Word for word, repeat each record that follows.

(Recorded data)
○ ○ ○ ○ ○ ○ ○

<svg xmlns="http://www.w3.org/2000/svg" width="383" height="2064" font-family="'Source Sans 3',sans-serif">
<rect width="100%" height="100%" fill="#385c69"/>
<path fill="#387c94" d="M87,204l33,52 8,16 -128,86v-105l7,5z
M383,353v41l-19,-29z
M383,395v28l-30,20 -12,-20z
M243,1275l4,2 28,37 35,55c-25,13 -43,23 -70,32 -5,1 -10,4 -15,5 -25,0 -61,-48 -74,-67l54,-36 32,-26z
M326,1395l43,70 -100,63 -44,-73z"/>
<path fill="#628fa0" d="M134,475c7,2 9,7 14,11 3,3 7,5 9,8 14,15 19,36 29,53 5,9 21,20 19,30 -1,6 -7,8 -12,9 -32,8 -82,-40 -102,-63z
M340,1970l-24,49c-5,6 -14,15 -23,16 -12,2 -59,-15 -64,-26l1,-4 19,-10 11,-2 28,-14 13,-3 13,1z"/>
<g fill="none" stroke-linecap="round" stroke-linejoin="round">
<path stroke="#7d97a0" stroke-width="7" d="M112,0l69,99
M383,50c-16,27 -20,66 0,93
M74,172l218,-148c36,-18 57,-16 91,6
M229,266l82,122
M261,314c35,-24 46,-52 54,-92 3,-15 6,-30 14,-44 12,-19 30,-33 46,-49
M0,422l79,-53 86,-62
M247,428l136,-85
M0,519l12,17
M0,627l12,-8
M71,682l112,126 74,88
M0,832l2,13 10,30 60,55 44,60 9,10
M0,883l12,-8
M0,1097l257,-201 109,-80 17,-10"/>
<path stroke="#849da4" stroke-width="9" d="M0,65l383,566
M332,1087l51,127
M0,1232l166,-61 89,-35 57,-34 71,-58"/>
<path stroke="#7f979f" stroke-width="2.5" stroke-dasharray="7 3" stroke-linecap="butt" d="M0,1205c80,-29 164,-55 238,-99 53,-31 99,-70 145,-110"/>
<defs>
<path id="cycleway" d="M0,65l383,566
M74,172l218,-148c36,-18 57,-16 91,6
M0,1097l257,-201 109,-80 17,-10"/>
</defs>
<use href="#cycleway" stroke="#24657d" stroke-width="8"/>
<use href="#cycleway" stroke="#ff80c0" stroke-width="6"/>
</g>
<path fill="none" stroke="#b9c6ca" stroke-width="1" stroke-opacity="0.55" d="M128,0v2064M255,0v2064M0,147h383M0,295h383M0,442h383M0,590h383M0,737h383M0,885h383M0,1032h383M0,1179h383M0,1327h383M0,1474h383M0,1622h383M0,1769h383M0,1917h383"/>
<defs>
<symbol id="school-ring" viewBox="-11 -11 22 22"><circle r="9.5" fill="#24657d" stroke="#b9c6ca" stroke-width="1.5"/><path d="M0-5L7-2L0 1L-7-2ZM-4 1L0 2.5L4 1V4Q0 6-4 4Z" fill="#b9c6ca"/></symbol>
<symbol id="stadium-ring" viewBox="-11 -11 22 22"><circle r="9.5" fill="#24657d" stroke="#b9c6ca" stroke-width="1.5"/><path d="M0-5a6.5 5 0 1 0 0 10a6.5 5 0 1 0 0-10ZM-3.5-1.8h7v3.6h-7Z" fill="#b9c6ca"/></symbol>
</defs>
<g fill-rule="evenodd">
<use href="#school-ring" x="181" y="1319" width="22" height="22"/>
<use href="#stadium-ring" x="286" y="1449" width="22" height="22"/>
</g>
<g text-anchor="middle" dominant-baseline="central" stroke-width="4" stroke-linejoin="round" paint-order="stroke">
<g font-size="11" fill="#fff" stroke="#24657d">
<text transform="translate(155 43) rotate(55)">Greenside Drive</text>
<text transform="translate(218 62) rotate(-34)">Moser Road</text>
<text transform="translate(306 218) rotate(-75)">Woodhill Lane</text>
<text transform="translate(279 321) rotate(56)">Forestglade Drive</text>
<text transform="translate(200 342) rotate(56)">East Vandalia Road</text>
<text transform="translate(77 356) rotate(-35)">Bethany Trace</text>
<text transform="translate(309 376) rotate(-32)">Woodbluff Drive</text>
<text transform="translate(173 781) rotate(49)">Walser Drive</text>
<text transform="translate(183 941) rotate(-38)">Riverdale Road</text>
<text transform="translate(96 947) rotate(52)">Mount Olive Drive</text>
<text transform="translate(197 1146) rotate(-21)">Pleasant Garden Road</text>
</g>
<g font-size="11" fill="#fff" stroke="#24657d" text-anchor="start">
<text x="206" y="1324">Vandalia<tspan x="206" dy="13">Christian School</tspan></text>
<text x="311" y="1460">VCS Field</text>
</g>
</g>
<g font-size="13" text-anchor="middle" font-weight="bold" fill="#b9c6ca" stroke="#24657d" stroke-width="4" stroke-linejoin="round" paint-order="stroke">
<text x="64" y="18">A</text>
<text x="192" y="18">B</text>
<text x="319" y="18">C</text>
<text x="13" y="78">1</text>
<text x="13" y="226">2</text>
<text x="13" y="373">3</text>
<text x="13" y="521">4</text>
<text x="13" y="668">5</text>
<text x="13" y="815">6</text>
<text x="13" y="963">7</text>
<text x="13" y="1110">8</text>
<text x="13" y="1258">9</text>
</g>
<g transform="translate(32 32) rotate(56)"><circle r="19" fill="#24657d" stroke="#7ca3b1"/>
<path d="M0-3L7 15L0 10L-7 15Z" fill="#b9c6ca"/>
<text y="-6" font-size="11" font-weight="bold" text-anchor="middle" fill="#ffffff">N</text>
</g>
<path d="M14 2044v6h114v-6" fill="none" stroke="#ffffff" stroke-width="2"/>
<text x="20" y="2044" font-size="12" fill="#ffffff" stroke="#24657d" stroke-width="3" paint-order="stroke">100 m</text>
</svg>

○ ○ ○ ○ ○ ○ ○

#### [Solution for this problem]
<svg xmlns="http://www.w3.org/2000/svg" width="383" height="2064" font-family="'Source Sans 3',sans-serif">
<rect width="100%" height="100%" fill="#385c69"/>
<path fill="#387c94" d="M87,204l33,52 8,16 -128,86v-105l7,5z
M383,353v41l-19,-29z
M383,395v28l-30,20 -12,-20z
M243,1275l4,2 28,37 35,55c-25,13 -43,23 -70,32 -5,1 -10,4 -15,5 -25,0 -61,-48 -74,-67l54,-36 32,-26z
M326,1395l43,70 -100,63 -44,-73z"/>
<path fill="#628fa0" d="M134,475c7,2 9,7 14,11 3,3 7,5 9,8 14,15 19,36 29,53 5,9 21,20 19,30 -1,6 -7,8 -12,9 -32,8 -82,-40 -102,-63z
M340,1970l-24,49c-5,6 -14,15 -23,16 -12,2 -59,-15 -64,-26l1,-4 19,-10 11,-2 28,-14 13,-3 13,1z"/>
<g fill="none" stroke-linecap="round" stroke-linejoin="round">
<path stroke="#7d97a0" stroke-width="7" d="M112,0l69,99
M383,50c-16,27 -20,66 0,93
M74,172l218,-148c36,-18 57,-16 91,6
M229,266l82,122
M261,314c35,-24 46,-52 54,-92 3,-15 6,-30 14,-44 12,-19 30,-33 46,-49
M0,422l79,-53 86,-62
M247,428l136,-85
M0,519l12,17
M0,627l12,-8
M71,682l112,126 74,88
M0,832l2,13 10,30 60,55 44,60 9,10
M0,883l12,-8
M0,1097l257,-201 109,-80 17,-10"/>
<path stroke="#849da4" stroke-width="9" d="M0,65l383,566
M332,1087l51,127
M0,1232l166,-61 89,-35 57,-34 71,-58"/>
<path stroke="#7f979f" stroke-width="2.5" stroke-dasharray="7 3" stroke-linecap="butt" d="M0,1205c80,-29 164,-55 238,-99 53,-31 99,-70 145,-110"/>
<defs>
<path id="cycleway" d="M0,65l383,566
M74,172l218,-148c36,-18 57,-16 91,6
M0,1097l257,-201 109,-80 17,-10"/>
</defs>
<use href="#cycleway" stroke="#24657d" stroke-width="8"/>
<use href="#cycleway" stroke="#ff80c0" stroke-width="6"/>
</g>
<path fill="none" stroke="#b9c6ca" stroke-width="1" stroke-opacity="0.55" d="M128,0v2064M255,0v2064M0,147h383M0,295h383M0,442h383M0,590h383M0,737h383M0,885h383M0,1032h383M0,1179h383M0,1327h383M0,1474h383M0,1622h383M0,1769h383M0,1917h383"/>
<defs>
<symbol id="school-ring" viewBox="-11 -11 22 22"><circle r="9.5" fill="#24657d" stroke="#b9c6ca" stroke-width="1.5"/><path d="M0-5L7-2L0 1L-7-2ZM-4 1L0 2.5L4 1V4Q0 6-4 4Z" fill="#b9c6ca"/></symbol>
<symbol id="stadium-ring" viewBox="-11 -11 22 22"><circle r="9.5" fill="#24657d" stroke="#b9c6ca" stroke-width="1.5"/><path d="M0-5a6.5 5 0 1 0 0 10a6.5 5 0 1 0 0-10ZM-3.5-1.8h7v3.6h-7Z" fill="#b9c6ca"/></symbol>
</defs>
<g fill-rule="evenodd">
<use href="#school-ring" x="181" y="1319" width="22" height="22"/>
<use href="#stadium-ring" x="286" y="1449" width="22" height="22"/>
</g>
<g text-anchor="middle" dominant-baseline="central" stroke-width="4" stroke-linejoin="round" paint-order="stroke">
<g font-size="11" fill="#fff" stroke="#24657d">
<text transform="translate(155 43) rotate(55)">Greenside Drive</text>
<text transform="translate(218 62) rotate(-34)">Moser Road</text>
<text transform="translate(306 218) rotate(-75)">Woodhill Lane</text>
<text transform="translate(279 321) rotate(56)">Forestglade Drive</text>
<text transform="translate(200 342) rotate(56)">East Vandalia Road</text>
<text transform="translate(77 356) rotate(-35)">Bethany Trace</text>
<text transform="translate(309 376) rotate(-32)">Woodbluff Drive</text>
<text transform="translate(173 781) rotate(49)">Walser Drive</text>
<text transform="translate(183 941) rotate(-38)">Riverdale Road</text>
<text transform="translate(96 947) rotate(52)">Mount Olive Drive</text>
<text transform="translate(197 1146) rotate(-21)">Pleasant Garden Road</text>
</g>
<g font-size="11" fill="#fff" stroke="#24657d" text-anchor="start">
<text x="206" y="1324">Vandalia<tspan x="206" dy="13">Christian School</tspan></text>
<text x="311" y="1460">VCS Field</text>
</g>
</g>
<g font-size="13" text-anchor="middle" font-weight="bold" fill="#b9c6ca" stroke="#24657d" stroke-width="4" stroke-linejoin="round" paint-order="stroke">
<text x="64" y="18">A</text>
<text x="192" y="18">B</text>
<text x="319" y="18">C</text>
<text x="13" y="78">1</text>
<text x="13" y="226">2</text>
<text x="13" y="373">3</text>
<text x="13" y="521">4</text>
<text x="13" y="668">5</text>
<text x="13" y="815">6</text>
<text x="13" y="963">7</text>
<text x="13" y="1110">8</text>
<text x="13" y="1258">9</text>
</g>
<g transform="translate(32 32) rotate(56)"><circle r="19" fill="#24657d" stroke="#7ca3b1"/>
<path d="M0-3L7 15L0 10L-7 15Z" fill="#b9c6ca"/>
<text y="-6" font-size="11" font-weight="bold" text-anchor="middle" fill="#ffffff">N</text>
</g>
<path d="M14 2044v6h114v-6" fill="none" stroke="#ffffff" stroke-width="2"/>
<text x="20" y="2044" font-size="12" fill="#ffffff" stroke="#24657d" stroke-width="3" paint-order="stroke">100 m</text>
</svg>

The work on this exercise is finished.